Check Fraud / Counterfeit Checks

Check fraud is one of the largest challenges facing businesses and financial institutions today.  Affordable software and hardware and other advancements in computer technology are making it easier to duplicate checks or fabricate new ones.  A significant amount of check fraud is due to counterfeiting through desktop publishing software, color copiers, and high-quality printers.  In addition, chemical alteration is used whereby the criminal removes some or all of the information and manipulates it to their benefit.


Below are some signs which may indicate a bad check, particularly where multiple signs are present:

  • A check printed on poor quality paper that feels slippery.

  • Check colors that smear when rubbed with a moist finger. (This suggests they were prepared on a color copier).

  • A personal check that has no perforated edge.

  • A check on which information shows indications of having been altered, eradicated, or erased.

  • A check drawn on a new account that has no (or a low) sequence number or a high dollar amount.

  • A check on which the name and address of the drawee financial institution is typed, rather than printed, or that includes spelling errors.

  • The customer's name and address is missing.

  • Numerical and written amounts do not match.

  • The MICR numbers are missing. (NOTE: Magnetic Ink Character Recognition or MICR refers to the numbers at the bottom left-hand corner of a check, printed in magnetic ink that can be read by machines. The numbers usually are encoded with the routing number of the financial institution, the account number, and the check number. The dollar amount is added to the MICR line during check processing. The nine-digit number between the colon brackets on the bottom of a check is the routing number of the bank on which the check is drawn. The first two digits indicate in which of the 12 Federal Reserve Districts the bank is located.  It is important that these digits be compared to the location of the bank because a forger will sometimes change the routing number on the check to an incorrect Federal Reserve Bank to buy more time.) 

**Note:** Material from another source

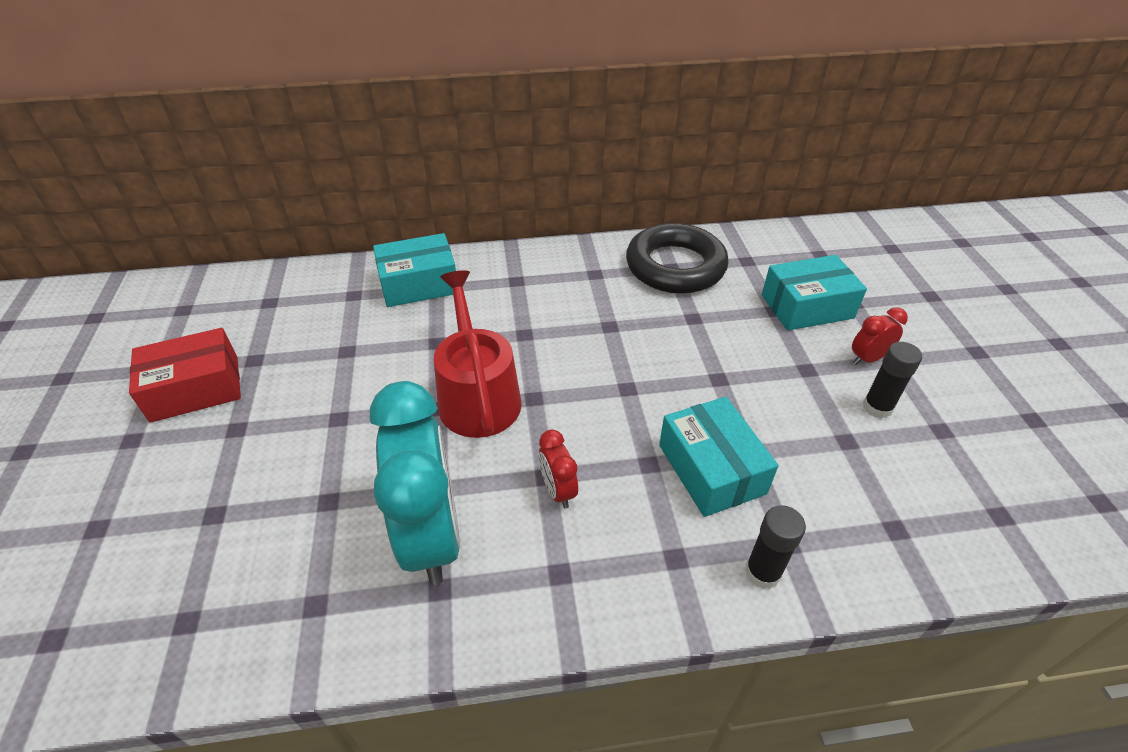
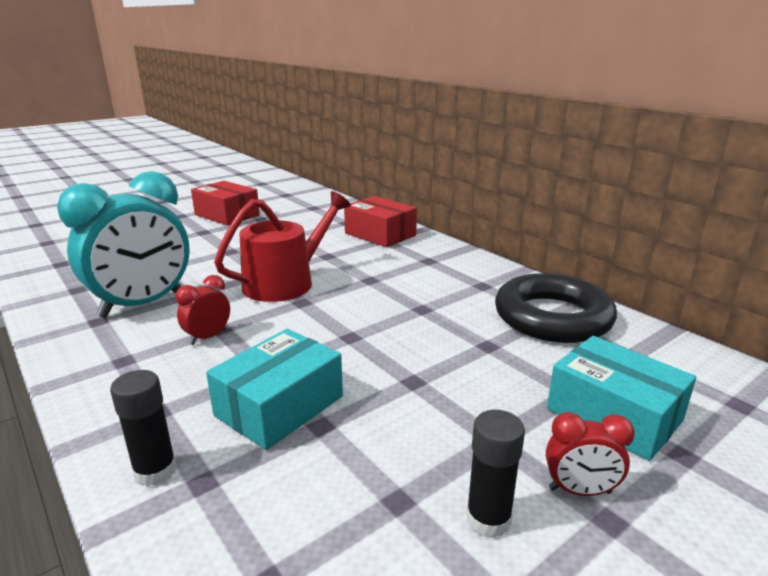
camera: 60 degrees right, 20 degrees down
(419, 284) = (380, 234): turquoise box -> red box
(867, 358) = (579, 491): red clock -> red clock turned 150 degrees clockwise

  • The MICR encoding at the bottom of the check does not match the check number.

  • The MICR coding does not match the bank district and the routing symbol in the upper right-hand corner of the check.

  • The word “VOID” or “non-negotiable” appears across the check.

  • The check lacks an authorized signature.

  • A signature that is irregular-looking or shows gaps in odd spots. 

  • Corporate or government checks which show numbers that do not match in print style or otherwise suggest that the amount may have been increased. 

  • Checks presented at busy times by belligerent or distracting customers who try to bypass procedures.

For Businesses - Some Things to Consider

  • Authenticate the check – (1) call the issuing bank to verify the account, (2) call the issuer to verify that the check is real, use phone numbers from an independent source (not off the check), i.e., Internet, phone book, etc.

  • If you are cashing a United State Post Office Money Order, go to to read about the security features of an authentic USPO money order. 

  • Train your tellers/customer service representatives/cashiers to identify potential fraud.  When fraud occurs, use your experiences as a training tool.

  • Consider investing in UV counterfeit detection scanners.  These devices read hidden UV security features built into currency, checks, travelers checks, money orders, credit cards, drivers licenses, passports and government checks.

  • Consider any available fraud software/databases that may help to deter losses.